## TASK TO COMPLETE:
Please write out all the data that follows exactly, without the pictures.

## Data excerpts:
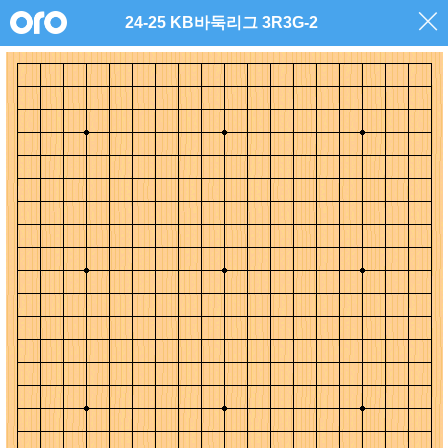
24-25 KB바둑리그 3R3G-2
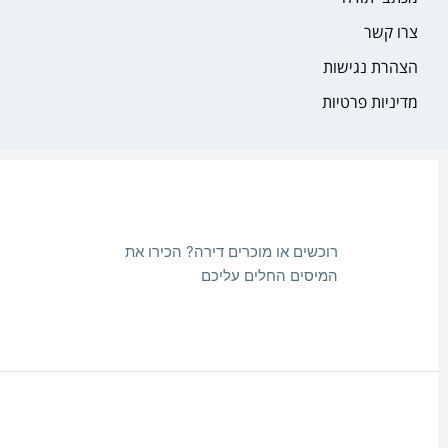
צרו קשר
הצהרת נגישות
מדיניות פרטיות
רוכשים או מוכרים דירה? הכירו את
המיסים החלים עליכם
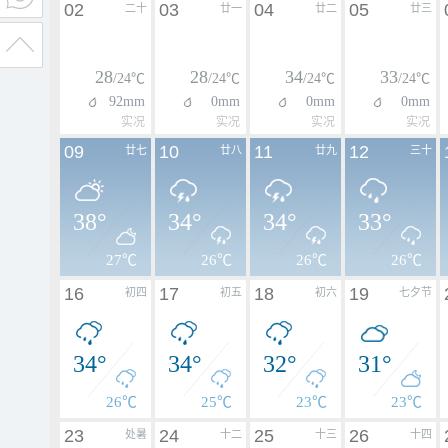
02
03
04
05
二十
廿一
廿二
廿三
28
28
34
33
/24℃
/24℃
/24℃
/24℃
92mm
0mm
0mm
0mm
实况
实况
实况
实况
09
10
11
12
廿七
廿八
廿九
三十
38°
34°
34°
33°
27℃
26℃
26℃
26℃
16
17
18
19
初四
初五
初六
七夕节
34°
34°
32°
31°
26℃
25℃
23℃
23℃
23
24
25
26
处暑
十二
十三
十四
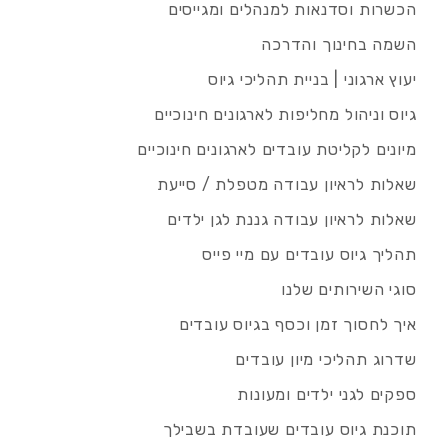
הכשרות וסדנאות למנהלים ומגייסים
השמה בחינוך והדרכה
יעוץ ארגוני | בניית תהליכי גיוס
גיוס וניהול מחליפות לארגונים חינוכיים
מיונים לקליטת עובדים לארגונים חינוכיים
שאלות לראיון עבודה מטפלת / סייעת
שאלות לראיון עבודה גננת לגן ילדים
תהליך גיוס עובדים עם מיי פייס
סוגי השירותים שלנו
איך לחסוך זמן וכסף בגיוס עובדים
שדרוג תהליכי מיון עובדים
ספקים לגני ילדים ומעונות
תוכנת גיוס עובדים שעובדת בשבילך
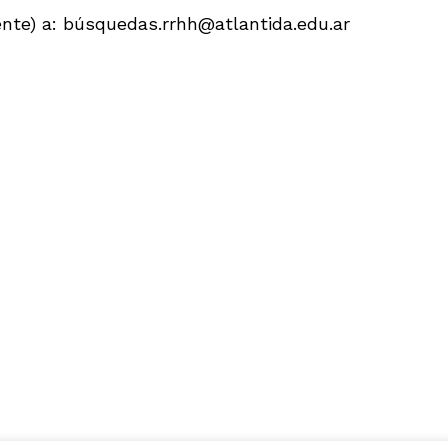
ente) a: búsquedas.rrhh@atlantida.edu.ar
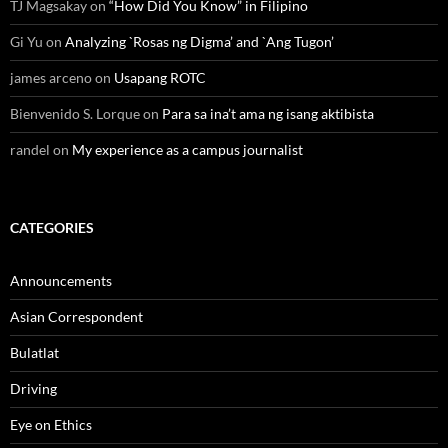
TJ Magsakay
on
“How Did You Know” in Filipino
Gi Yu
on
Analyzing `Rosas ng Digma’ and `Ang Tugon’
james arceno
on
Usapang ROTC
Bienvenido S. Lorque
on
Para sa ina’t ama ng isang aktibista
randel
on
My experience as a campus journalist
CATEGORIES
Announcements
Asian Correspondent
Bulatlat
Driving
Eye on Ethics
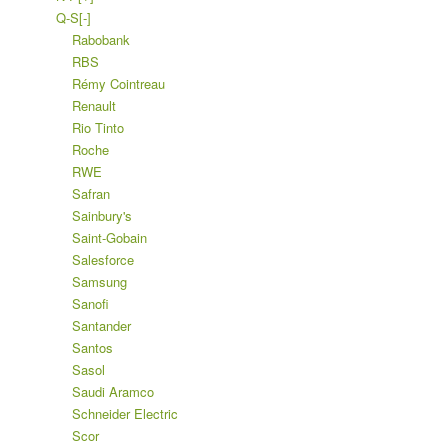
Q-S
[-]
Rabobank
RBS
Rémy Cointreau
Renault
Rio Tinto
Roche
RWE
Safran
Sainbury's
Saint-Gobain
Salesforce
Samsung
Sanofi
Santander
Santos
Sasol
Saudi Aramco
Schneider Electric
Scor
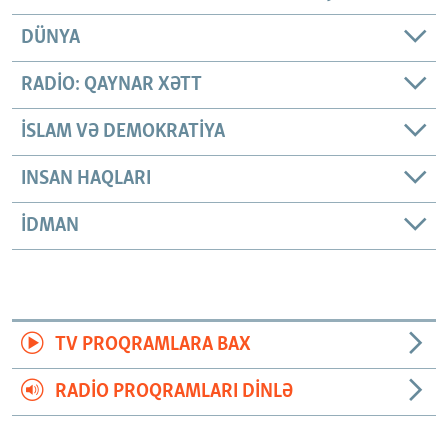
DÜNYA
RADIO: QAYNAR XƏTT
İSLAM VƏ DEMOKRATIYA
INSAN HAQLARI
İDMAN
TV PROQRAMLARA BAX
RADIO PROQRAMLARI DINLƏ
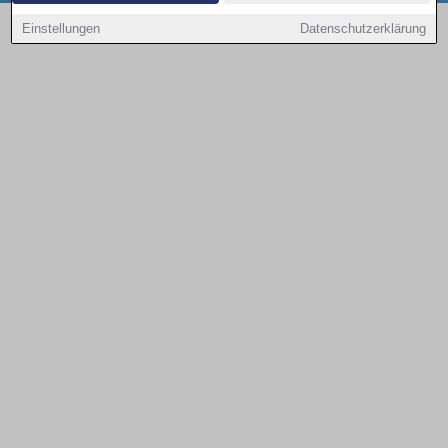
Copyright © 2000 - 2026 | 1A Infosysteme GmbH | Content by: 1a-sites-autos
Einstellungen
Datenschutzerklärung
08.08.2026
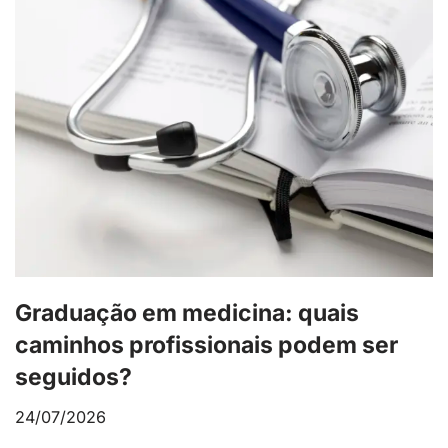
Graduação em medicina: quais
caminhos profissionais podem ser
seguidos?
24/07/2026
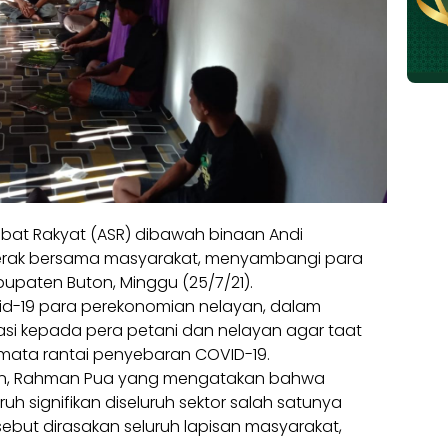
bat Rakyat (ASR) dibawah binaan Andi
gerak bersama masyarakat, menyambangi para
upaten Buton, Minggu (25/7/21).
ovid-19 para perekonomian nelayan, dalam
isasi kepada pera petani dan nelayan agar taat
mata rantai penyebaran COVID-19.
on, Rahman Pua yang mengatakan bahwa
 signifikan diseluruh sektor salah satunya
ebut dirasakan seluruh lapisan masyarakat,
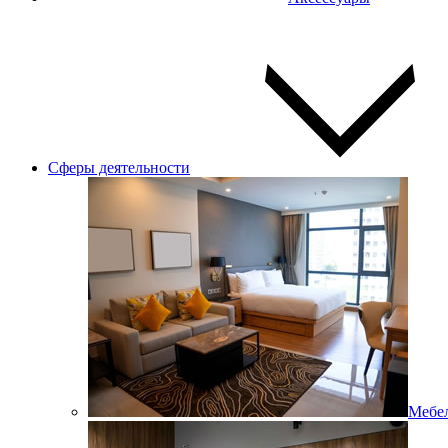
Сферы деятельности
Мебел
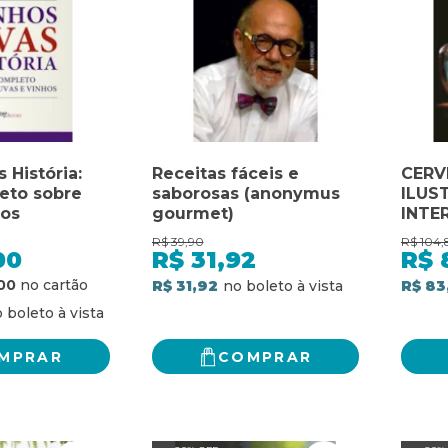
 História:
Receitas fáceis e
CERV
eto sobre
saborosas (anonymus
ILUS
hos
gourmet)
INTE
R$
39,90
R$
104,
00
R$
31,92
R$
00
R$ 31,92
R$ 83
MPRAR
COMPRAR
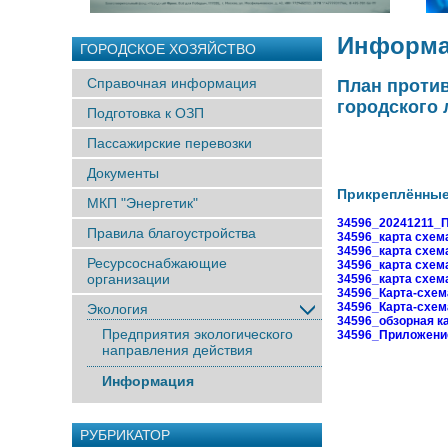
Информа
ГОРОДСКОЕ ХОЗЯЙСТВО
Справочная информация
План проти
городского 
Подготовка к ОЗП
Пассажирские перевозки
Документы
Прикреплённы
МКП "Энергетик"
34596_20241211_П
Правила благоустройства
34596_карта схем
34596_карта схем
Ресурсоснабжающие
34596_карта схема
организации
34596_карта схем
34596_Карта-схема
34596_Карта-схема
Экология
34596_обзорная ка
Предприятия экологического
34596_Приложение
направления действия
Информация
РУБРИКАТОР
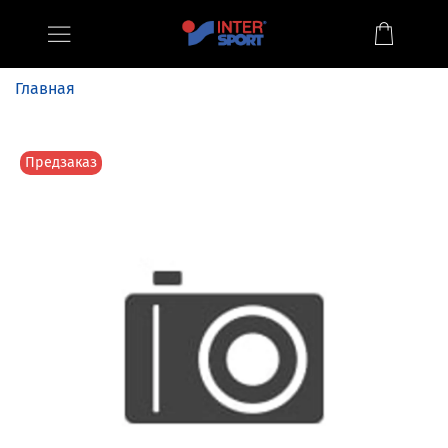
Главная
Предзаказ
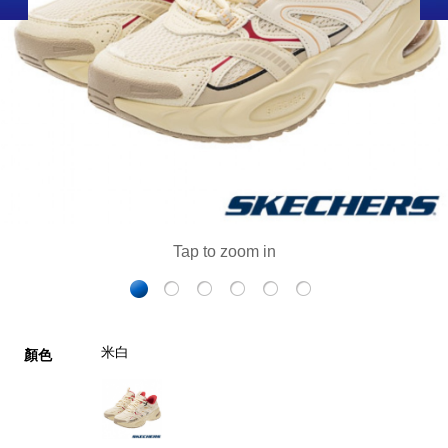
米白
顏色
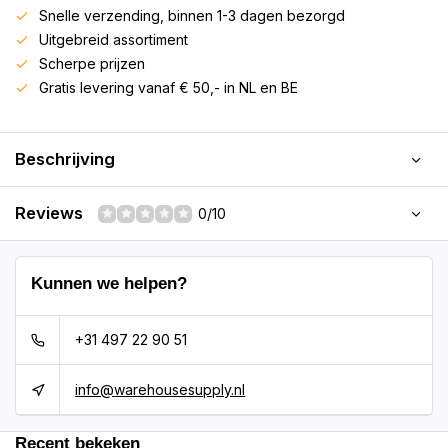
Snelle verzending, binnen 1-3 dagen bezorgd
Uitgebreid assortiment
Scherpe prijzen
Gratis levering vanaf € 50,- in NL en BE
Beschrijving
Reviews
0/10
Kunnen we helpen?
+31 497 22 90 51
info@warehousesupply.nl
Recent bekeken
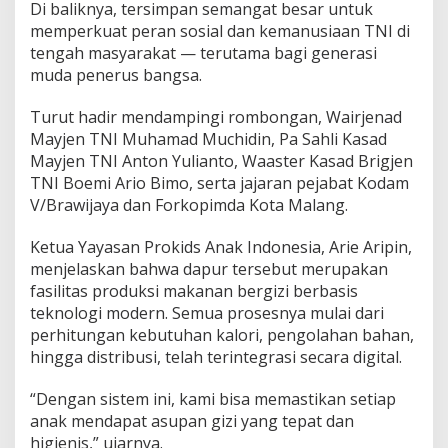
M
Di baliknya, tersimpan semangat besar untuk
o
memperkuat peran sosial dan kemanusiaan TNI di
d
tengah masyarakat — terutama bagi generasi
e
muda penerus bangsa.
r
n
P
Turut hadir mendampingi rombongan, Wairjenad
r
Mayjen TNI Muhamad Muchidin, Pa Sahli Kasad
o
Mayjen TNI Anton Yulianto, Waaster Kasad Brigjen
k
TNI Boemi Ario Bimo, serta jajaran pejabat Kodam
i
d
V/Brawijaya dan Forkopimda Kota Malang.
s
d
Ketua Yayasan Prokids Anak Indonesia, Arie Aripin,
i
menjelaskan bahwa dapur tersebut merupakan
M
fasilitas produksi makanan bergizi berbasis
a
l
teknologi modern. Semua prosesnya mulai dari
a
perhitungan kebutuhan kalori, pengolahan bahan,
n
hingga distribusi, telah terintegrasi secara digital.
g
“Dengan sistem ini, kami bisa memastikan setiap
anak mendapat asupan gizi yang tepat dan
higienis,” ujarnya.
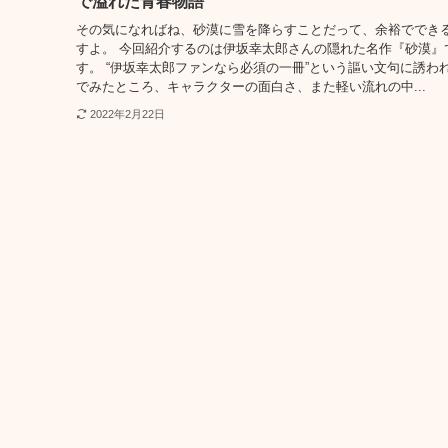
で溢れた青春物語
その気になればね、砂漠に雪を降らすことだって、余裕ででき
すよ。 今回紹介するのは伊坂幸太郎さんの隠れた名作『砂漠』
す。 “伊坂幸太郎ファンなら必須の一冊”という謳い文句に誘わ
でみたところ、キャラクターの面白さ、また軽い流れの中...
2022年2月22日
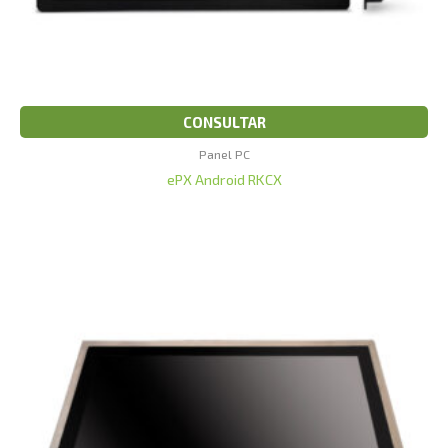
CONSULTAR
Panel PC
ePX Android RKCX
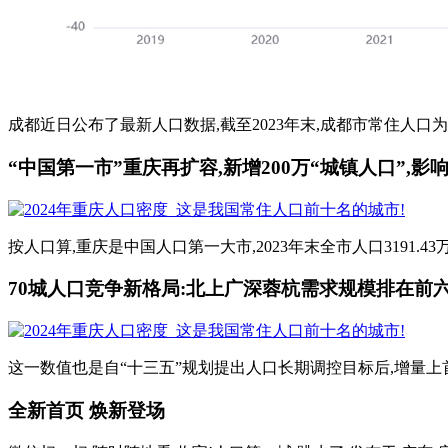
成都近日公布了最新人口数据,截至2023年末,成都市常住人口为214
“中国第一市”重庆再扩容,新增200万“城镇人口”,影响
按人口算,重庆是中国人口第一大市,2023年末全市人口3191.43
70城人口竞争新格局:北上广深蓉杭需求规模排在前
这一数值也是自“十三五”规划提出人口长期调控目标后,增量上首次超过
全新首页 焕新登场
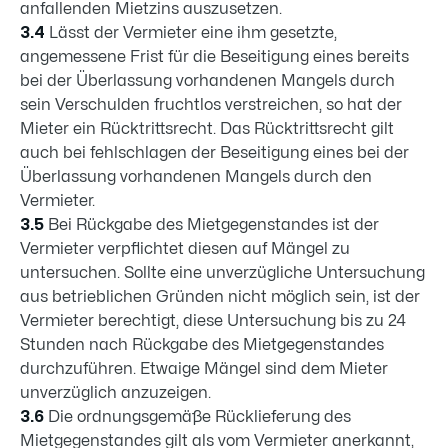
anfallenden Mietzins auszusetzen.
3.4
Lässt der Vermieter eine ihm gesetzte,
angemessene Frist für die Beseitigung eines bereits
bei der Überlassung vorhandenen Mangels durch
sein Verschulden fruchtlos verstreichen, so hat der
Mieter ein Rücktrittsrecht. Das Rücktrittsrecht gilt
auch bei fehlschlagen der Beseitigung eines bei der
Überlassung vorhandenen Mangels durch den
Vermieter.
3.5
Bei Rückgabe des Mietgegenstandes ist der
Vermieter verpflichtet diesen auf Mängel zu
untersuchen. Sollte eine unverzügliche Untersuchung
aus betrieblichen Gründen nicht möglich sein, ist der
Vermieter berechtigt, diese Untersuchung bis zu 24
Stunden nach Rückgabe des Mietgegenstandes
durchzuführen. Etwaige Mängel sind dem Mieter
unverzüglich anzuzeigen.
3.6
Die ordnungsgemäße Rücklieferung des
Mietgegenstandes gilt als vom Vermieter anerkannt,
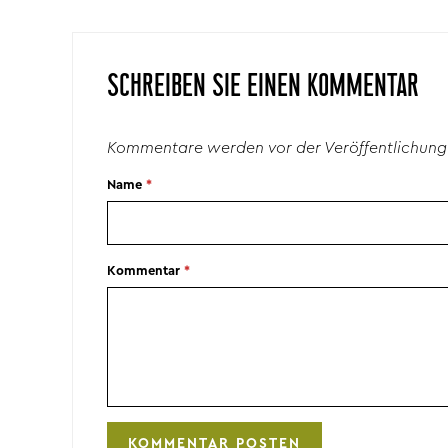
SCHREIBEN SIE EINEN KOMMENTAR
Kommentare werden vor der Veröffentlichung
Name
*
Kommentar
*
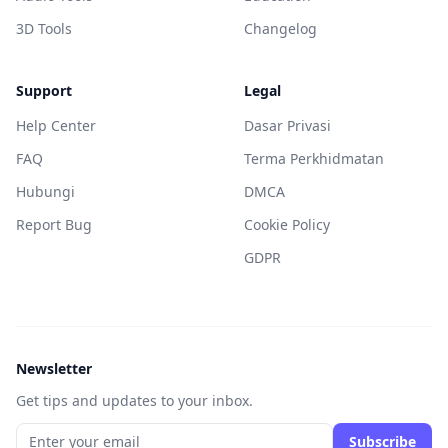
3D Tools
Changelog
Support
Legal
Help Center
Dasar Privasi
FAQ
Terma Perkhidmatan
Hubungi
DMCA
Report Bug
Cookie Policy
GDPR
Newsletter
Get tips and updates to your inbox.
Subscribe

## ANSWER FOR THE TASK:
24-25 KB바둑리그 3R3G-2
צרו קשר
הצהרת נגישות
מדיניות פרטיות
רוכשים או מוכרים דירה? הכירו את
המיסים החלים עליכם
02
03
04
05
二十
廿一
廿二
廿三
28
28
34
33
/24℃
/24℃
/24℃
/24℃
92mm
0mm
0mm
0mm
实况
实况
实况
实况
09
10
11
12
廿七
廿八
廿九
三十
38°
34°
34°
33°
27℃
26℃
26℃
26℃
16
17
18
19
初四
初五
初六
七夕节
34°
34°
32°
31°
26℃
25℃
23℃
23℃
23
24
25
26
处暑
十二
十三
十四
הכשרות וסדנאות למנהלים ומגייסים
השמה בחינוך והדרכה
יעוץ ארגוני | בניית תהליכי גיוס
גיוס וניהול מחליפות לארגונים חינוכיים
מיונים לקליטת עובדים לארגונים חינוכיים
שאלות לראיון עבודה מטפלת / סייעת
שאלות לראיון עבודה גננת לגן ילדים
תהליך גיוס עובדים עם מיי פייס
סוגי השירותים שלנו
איך לחסוך זמן וכסף בגיוס עובדים
שדרוג תהליכי מיון עובדים
ספקים לגני ילדים ומעונות
תוכנת גיוס עובדים שעובדת בשבילך
ente) a: búsquedas.rrhh@atlantida.edu.ar
TJ Magsakay
on
“How Did You Know” in Filipino
Gi Yu
on
Analyzing `Rosas ng Digma’ and `Ang Tugon’
james arceno
on
Usapang ROTC
Bienvenido S. Lorque
on
Para sa ina’t ama ng isang aktibista
randel
on
My experience as a campus journalist
CATEGORIES
Announcements
Asian Correspondent
Bulatlat
Driving
Eye on Ethics
Q-S
[-]
Rabobank
RBS
Rémy Cointreau
Renault
Rio Tinto
Roche
RWE
Safran
Sainbury's
Saint-Gobain
Salesforce
Samsung
Sanofi
Santander
Santos
Sasol
Saudi Aramco
Schneider Electric
Scor
DÜNYA
RADIO: QAYNAR XƏTT
İSLAM VƏ DEMOKRATIYA
INSAN HAQLARI
İDMAN
TV PROQRAMLARA BAX
RADIO PROQRAMLARI DINLƏ
Copyright © 2000 - 2026 | 1A Infosysteme GmbH | Content by: 1a-sites-autos
Einstellungen
Datenschutzerklärung
08.08.2026
Graduação em medicina: quais
caminhos profissionais podem ser
seguidos?
24/07/2026
bat Rakyat (ASR) dibawah binaan Andi
gerak bersama masyarakat, menyambangi para
upaten Buton, Minggu (25/7/21).
ovid-19 para perekonomian nelayan, dalam
isasi kepada pera petani dan nelayan agar taat
mata rantai penyebaran COVID-19.
on, Rahman Pua yang mengatakan bahwa
 signifikan diseluruh sektor salah satunya
ebut dirasakan seluruh lapisan masyarakat,
Сферы деятельности
Мебел
 História:
Receitas fáceis e
CERV
eto sobre
saborosas (anonymus
ILUS
hos
gourmet)
INTE
R$
39,90
R$
104,
00
R$
31,92
R$
00
R$ 31,92
R$ 83
MPRAR
COMPRAR
Информа
ГОРОДСКОЕ ХОЗЯЙСТВО
Справочная информация
План проти
городского 
Подготовка к ОЗП
Пассажирские перевозки
Документы
Прикреплённы
МКП "Энергетик"
34596_20241211_П
Правила благоустройства
34596_карта схем
34596_карта схем
Ресурсоснабжающие
34596_карта схема
организации
34596_карта схем
34596_Карта-схема
34596_Карта-схема
Экология
34596_обзорная ка
Предприятия экологического
34596_Приложение
направления действия
Информация
РУБРИКАТОР
Главная
Предзаказ
米白
顏色
Snelle verzending, binnen 1-3 dagen bezorgd
Uitgebreid assortiment
Scherpe prijzen
Gratis levering vanaf € 50,- in NL en BE
Beschrijving
Reviews
0/10
Kunnen we helpen?
+31 497 22 90 51
info@warehousesupply.nl
Recent bekeken
M
Di baliknya, tersimpan semangat besar untuk
o
memperkuat peran sosial dan kemanusiaan TNI di
d
tengah masyarakat — terutama bagi generasi
e
muda penerus bangsa.
r
n
P
Turut hadir mendampingi rombongan, Wairjenad
r
Mayjen TNI Muhamad Muchidin, Pa Sahli Kasad
o
Mayjen TNI Anton Yulianto, Waaster Kasad Brigjen
k
TNI Boemi Ario Bimo, serta jajaran pejabat Kodam
i
d
V/Brawijaya dan Forkopimda Kota Malang.
s
d
Ketua Yayasan Prokids Anak Indonesia, Arie Aripin,
i
menjelaskan bahwa dapur tersebut merupakan
M
fasilitas produksi makanan bergizi berbasis
a
l
teknologi modern. Semua prosesnya mulai dari
a
perhitungan kebutuhan kalori, pengolahan bahan,
n
hingga distribusi, telah terintegrasi secara digital.
g
“Dengan sistem ini, kami bisa memastikan setiap
anak mendapat asupan gizi yang tepat dan
higienis,” ujarnya.
で溢れた青春物語
その気になればね、砂漠に雪を降らすことだって、余裕ででき
すよ。 今回紹介するのは伊坂幸太郎さんの隠れた名作『砂漠』
す。 “伊坂幸太郎ファンなら必須の一冊”という謳い文句に誘わ
でみたところ、キャラクターの面白さ、また軽い流れの中...
2022年2月22日
CONSULTAR
Panel PC
ePX Android RKCX
成都近日公布了最新人口数据,截至2023年末,成都市常住人口为214
“中国第一市”重庆再扩容,新增200万“城镇人口”,影响
按人口算,重庆是中国人口第一大市,2023年末全市人口3191.43
70城人口竞争新格局:北上广深蓉杭需求规模排在前
这一数值也是自“十三五”规划提出人口长期调控目标后,增量上首次超过
全新首页 焕新登场
anfallenden Mietzins auszusetzen.
3.4
Lässt der Vermieter eine ihm gesetzte,
angemessene Frist für die Beseitigung eines bereits
bei der Überlassung vorhandenen Mangels durch
sein Verschulden fruchtlos verstreichen, so hat der
Mieter ein Rücktrittsrecht. Das Rücktrittsrecht gilt
auch bei fehlschlagen der Beseitigung eines bei der
Überlassung vorhandenen Mangels durch den
Vermieter.
3.5
Bei Rückgabe des Mietgegenstandes ist der
Vermieter verpflichtet diesen auf Mängel zu
untersuchen. Sollte eine unverzügliche Untersuchung
aus betrieblichen Gründen nicht möglich sein, ist der
Vermieter berechtigt, diese Untersuchung bis zu 24
Stunden nach Rückgabe des Mietgegenstandes
durchzuführen. Etwaige Mängel sind dem Mieter
unverzüglich anzuzeigen.
3.6
Die ordnungsgemäße Rücklieferung des
Mietgegenstandes gilt als vom Vermieter anerkannt,
SCHREIBEN SIE EINEN KOMMENTAR
Kommentare werden vor der Veröffentlichung
Name
*
Kommentar
*
3D Tools
Changelog
Support
Legal
Help Center
Dasar Privasi
FAQ
Terma Perkhidmatan
Hubungi
DMCA
Report Bug
Cookie Policy
GDPR
Newsletter
Get tips and updates to your inbox.
Subscribe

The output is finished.